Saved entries

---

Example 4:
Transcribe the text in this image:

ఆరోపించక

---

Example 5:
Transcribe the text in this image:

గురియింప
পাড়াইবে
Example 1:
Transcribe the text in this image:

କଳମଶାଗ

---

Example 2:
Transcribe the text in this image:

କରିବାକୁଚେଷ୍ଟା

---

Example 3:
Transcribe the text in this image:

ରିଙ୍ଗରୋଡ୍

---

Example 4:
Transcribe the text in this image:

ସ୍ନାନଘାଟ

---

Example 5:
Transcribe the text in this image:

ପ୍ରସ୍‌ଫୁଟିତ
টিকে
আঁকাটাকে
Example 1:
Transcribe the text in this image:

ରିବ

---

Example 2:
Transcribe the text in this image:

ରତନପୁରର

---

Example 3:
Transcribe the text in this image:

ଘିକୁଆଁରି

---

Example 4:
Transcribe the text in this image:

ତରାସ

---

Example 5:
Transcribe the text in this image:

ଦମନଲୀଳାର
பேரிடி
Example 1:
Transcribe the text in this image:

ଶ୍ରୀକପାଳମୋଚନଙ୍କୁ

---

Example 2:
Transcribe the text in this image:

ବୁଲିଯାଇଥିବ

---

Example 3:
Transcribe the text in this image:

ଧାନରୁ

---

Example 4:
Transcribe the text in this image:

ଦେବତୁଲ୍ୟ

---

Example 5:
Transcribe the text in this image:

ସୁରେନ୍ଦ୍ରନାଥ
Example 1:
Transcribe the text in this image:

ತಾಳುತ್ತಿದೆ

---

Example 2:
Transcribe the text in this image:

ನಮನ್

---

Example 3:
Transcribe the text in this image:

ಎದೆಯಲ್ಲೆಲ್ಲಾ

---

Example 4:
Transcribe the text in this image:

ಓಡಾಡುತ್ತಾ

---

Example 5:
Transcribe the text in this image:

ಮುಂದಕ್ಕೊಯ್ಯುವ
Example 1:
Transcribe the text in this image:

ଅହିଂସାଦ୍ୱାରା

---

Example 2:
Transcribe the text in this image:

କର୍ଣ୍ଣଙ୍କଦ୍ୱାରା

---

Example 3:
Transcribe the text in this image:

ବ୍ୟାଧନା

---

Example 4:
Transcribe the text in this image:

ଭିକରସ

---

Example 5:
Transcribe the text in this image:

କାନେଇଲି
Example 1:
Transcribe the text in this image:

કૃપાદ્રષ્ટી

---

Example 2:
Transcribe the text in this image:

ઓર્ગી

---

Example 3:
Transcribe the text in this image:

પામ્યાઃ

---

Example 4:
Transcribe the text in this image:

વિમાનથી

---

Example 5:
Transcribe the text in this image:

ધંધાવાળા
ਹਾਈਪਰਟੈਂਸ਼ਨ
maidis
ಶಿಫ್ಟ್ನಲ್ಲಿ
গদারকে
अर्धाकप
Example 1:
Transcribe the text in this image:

TASK → Your answer must consist of every line above, transcribed verbatim.

WRITTEN RESPONSE →
---

Example 4:
Transcribe the text in this image:

ఆరోపించక

---

Example 5:
Transcribe the text in this image:

గురియింప
পাড়াইবে
Example 1:
Transcribe the text in this image:

କଳମଶାଗ

---

Example 2:
Transcribe the text in this image:

କରିବାକୁଚେଷ୍ଟା

---

Example 3:
Transcribe the text in this image:

ରିଙ୍ଗରୋଡ୍

---

Example 4:
Transcribe the text in this image:

ସ୍ନାନଘାଟ

---

Example 5:
Transcribe the text in this image:

ପ୍ରସ୍‌ଫୁଟିତ
টিকে
আঁকাটাকে
Example 1:
Transcribe the text in this image:

ରିବ

---

Example 2:
Transcribe the text in this image:

ରତନପୁରର

---

Example 3:
Transcribe the text in this image:

ଘିକୁଆଁରି

---

Example 4:
Transcribe the text in this image:

ତରାସ

---

Example 5:
Transcribe the text in this image:

ଦମନଲୀଳାର
பேரிடி
Example 1:
Transcribe the text in this image:

ଶ୍ରୀକପାଳମୋଚନଙ୍କୁ

---

Example 2:
Transcribe the text in this image:

ବୁଲିଯାଇଥିବ

---

Example 3:
Transcribe the text in this image:

ଧାନରୁ

---

Example 4:
Transcribe the text in this image:

ଦେବତୁଲ୍ୟ

---

Example 5:
Transcribe the text in this image:

ସୁରେନ୍ଦ୍ରନାଥ
Example 1:
Transcribe the text in this image:

ತಾಳುತ್ತಿದೆ

---

Example 2:
Transcribe the text in this image:

ನಮನ್

---

Example 3:
Transcribe the text in this image:

ಎದೆಯಲ್ಲೆಲ್ಲಾ

---

Example 4:
Transcribe the text in this image:

ಓಡಾಡುತ್ತಾ

---

Example 5:
Transcribe the text in this image:

ಮುಂದಕ್ಕೊಯ್ಯುವ
Example 1:
Transcribe the text in this image:

ଅହିଂସାଦ୍ୱାରା

---

Example 2:
Transcribe the text in this image:

କର୍ଣ୍ଣଙ୍କଦ୍ୱାରା

---

Example 3:
Transcribe the text in this image:

ବ୍ୟାଧନା

---

Example 4:
Transcribe the text in this image:

ଭିକରସ

---

Example 5:
Transcribe the text in this image:

କାନେଇଲି
Example 1:
Transcribe the text in this image:

કૃપાદ્રષ્ટી

---

Example 2:
Transcribe the text in this image:

ઓર્ગી

---

Example 3:
Transcribe the text in this image:

પામ્યાઃ

---

Example 4:
Transcribe the text in this image:

વિમાનથી

---

Example 5:
Transcribe the text in this image:

ધંધાવાળા
ਹਾਈਪਰਟੈਂਸ਼ਨ
maidis
ಶಿಫ್ಟ್ನಲ್ಲಿ
গদারকে
अर्धाकप
Example 1:
Transcribe the text in this image:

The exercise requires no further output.